▶ _Stated problem A_:
In the earnings call excerpt, what share of the quarter's upside does Oleg Khaykin attribute to the broad recovery?
▶ _Stated problem B_:
Decide whether each statement agrees with the earnings call excerpt, answering yes or no and quoting the deciding words: (i) Ilan Daskal says M&A decisions depend more on funding than on the specific opportunity. (ii) Purchases of wireless field instruments suggest a major 5G deployment restart within the next two quarters. (iii) Andrew Spinola is with UBS.

▶ _Document passage_:

□ □ □ □

We are seeing very strong demand from module builders. You know the factories production testing in Asia that is largely in support of the kind of I say 400 and 800 gig for dump actually growing 800 gig module demand to support the AI data center infrastructure.
Ruben Roy
Great. Thank you. Like if I could just sneak one in for Ilan. The comment around capital allocation and the M&A with the initial acquisition and, and successful closure, maybe you can just give us an update on what your appetite for further M&A might be, going forward. Is there still room you know, for additional M&A as you look out into your calendar '25 or how do you think about capital allocation here?
Ilan Daskal
Yeah, thanks, Ruben, for the question. So obviously, M&A continues to be part of our overall capital allocation model. We believe that we have more bandwidth to kind of raise additional funding. If we kind of find the right opportunity for us, we are very kind of focused in terms of our EPS growth for the short, mid and long term and that's a major driver for us in our decision making process. And it's less about the funding, more about the specific opportunity. And the EPS specifically.
Oleg Khaykin
And I say if we look at our M&A potential target final. Nobody is in there. There is a bunch of PowerPoint presentations, all of the deals that we are considering, and evaluation are highly profitable with the, margin profile that is accretive to our overall thing. Clearly in the end, the price, there's got to be the right price because I know one thing we are very cognizant is that we have multiple options how to deploy our cash. And you know, we believe in paying the right price for the right deal.
Ruben Roy
Great. Thanks guys.
Operator
Andrew Spinola, UBS.
Andrew Spinola
All right, thank you. I was wondering if we could talk about the upside in the quarter and wondering if you know when you look at it, how much of it came from your cyclical uptick in your business. And I'm talking specifically about NP versus maybe how much of the contribution came from sort of your secular growth drivers in some of the other businesses.
Oleg Khaykin
Well, so I mean, it's a good question, Andrew. So I mean, the I would say maybe I would say probably a third to a half kind of came in from the kind of tide that rises. All the boats, you know, the service provider start to come back, crossing the Ts dotting the I's the fiber span we actually saw very interesting wise, the green shoot and wireless was buying wireless field instruments, which basically tells you right away, somebody is planning to start doing major 5G deployment, restart in the next two quarters.
So that is what I would call a gradual recovery and continued recovery. And the rest came really from our diversity efforts into, fiber lab and production, the Aerospace and Defense segments where we've seen a really good revenue growth and substantial margin expansion that the volume has driven in both of those segments.

□ □ □ □

▶ _Recorded information_:
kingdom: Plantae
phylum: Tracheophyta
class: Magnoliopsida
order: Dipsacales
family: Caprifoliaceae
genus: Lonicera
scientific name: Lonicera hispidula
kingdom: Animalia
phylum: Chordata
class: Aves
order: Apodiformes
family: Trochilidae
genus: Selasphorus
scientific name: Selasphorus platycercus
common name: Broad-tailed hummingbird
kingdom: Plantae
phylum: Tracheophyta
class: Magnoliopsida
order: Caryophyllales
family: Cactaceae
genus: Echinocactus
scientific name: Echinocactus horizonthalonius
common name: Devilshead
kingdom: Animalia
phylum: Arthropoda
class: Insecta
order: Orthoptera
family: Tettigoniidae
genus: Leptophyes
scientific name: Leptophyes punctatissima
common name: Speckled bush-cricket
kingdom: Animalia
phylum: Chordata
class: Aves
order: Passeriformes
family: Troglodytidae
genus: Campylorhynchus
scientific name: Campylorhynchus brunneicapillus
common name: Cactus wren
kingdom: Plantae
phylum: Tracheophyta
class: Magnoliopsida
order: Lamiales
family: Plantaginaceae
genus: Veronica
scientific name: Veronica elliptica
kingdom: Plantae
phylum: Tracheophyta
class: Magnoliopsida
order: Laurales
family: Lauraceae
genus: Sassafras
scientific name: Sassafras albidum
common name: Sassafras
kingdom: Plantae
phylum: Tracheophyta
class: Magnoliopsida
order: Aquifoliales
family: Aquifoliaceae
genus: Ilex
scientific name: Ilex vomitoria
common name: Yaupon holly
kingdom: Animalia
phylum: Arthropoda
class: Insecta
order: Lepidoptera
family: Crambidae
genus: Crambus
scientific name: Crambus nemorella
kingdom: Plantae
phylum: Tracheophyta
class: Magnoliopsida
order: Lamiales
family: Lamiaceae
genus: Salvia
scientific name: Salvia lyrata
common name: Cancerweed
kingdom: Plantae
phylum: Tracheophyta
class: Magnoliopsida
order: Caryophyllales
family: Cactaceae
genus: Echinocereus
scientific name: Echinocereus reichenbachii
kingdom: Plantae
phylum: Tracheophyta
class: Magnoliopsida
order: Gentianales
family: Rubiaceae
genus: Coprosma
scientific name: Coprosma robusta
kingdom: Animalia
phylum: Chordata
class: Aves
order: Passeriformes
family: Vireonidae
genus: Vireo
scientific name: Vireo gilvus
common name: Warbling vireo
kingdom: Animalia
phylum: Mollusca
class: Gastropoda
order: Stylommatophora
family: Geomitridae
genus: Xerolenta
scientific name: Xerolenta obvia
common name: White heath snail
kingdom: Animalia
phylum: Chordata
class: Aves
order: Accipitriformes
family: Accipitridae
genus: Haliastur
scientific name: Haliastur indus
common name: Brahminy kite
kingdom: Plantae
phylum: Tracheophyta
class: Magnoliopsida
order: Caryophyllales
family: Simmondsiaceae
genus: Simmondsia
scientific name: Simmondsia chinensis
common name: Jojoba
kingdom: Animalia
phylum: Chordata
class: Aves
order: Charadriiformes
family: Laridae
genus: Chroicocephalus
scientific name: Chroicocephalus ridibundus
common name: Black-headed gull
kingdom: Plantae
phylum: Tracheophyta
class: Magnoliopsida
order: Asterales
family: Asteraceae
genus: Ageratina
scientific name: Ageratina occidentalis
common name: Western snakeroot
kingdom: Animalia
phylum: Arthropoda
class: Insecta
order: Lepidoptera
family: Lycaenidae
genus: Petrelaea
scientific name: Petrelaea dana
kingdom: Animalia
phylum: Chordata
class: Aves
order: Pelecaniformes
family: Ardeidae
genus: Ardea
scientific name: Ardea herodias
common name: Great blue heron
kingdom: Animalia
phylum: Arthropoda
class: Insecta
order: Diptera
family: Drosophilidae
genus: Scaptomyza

□ □ □ □

▶ _Full output A_:
Probably a third to a half.

▶ _Full output B_:
(i) No. "it's less about the funding, more about the specific opportunity"
(ii) Yes. "somebody is planning to start doing major 5G deployment, restart in the next two quarters"
(iii) Yes. "Andrew Spinola, UBS."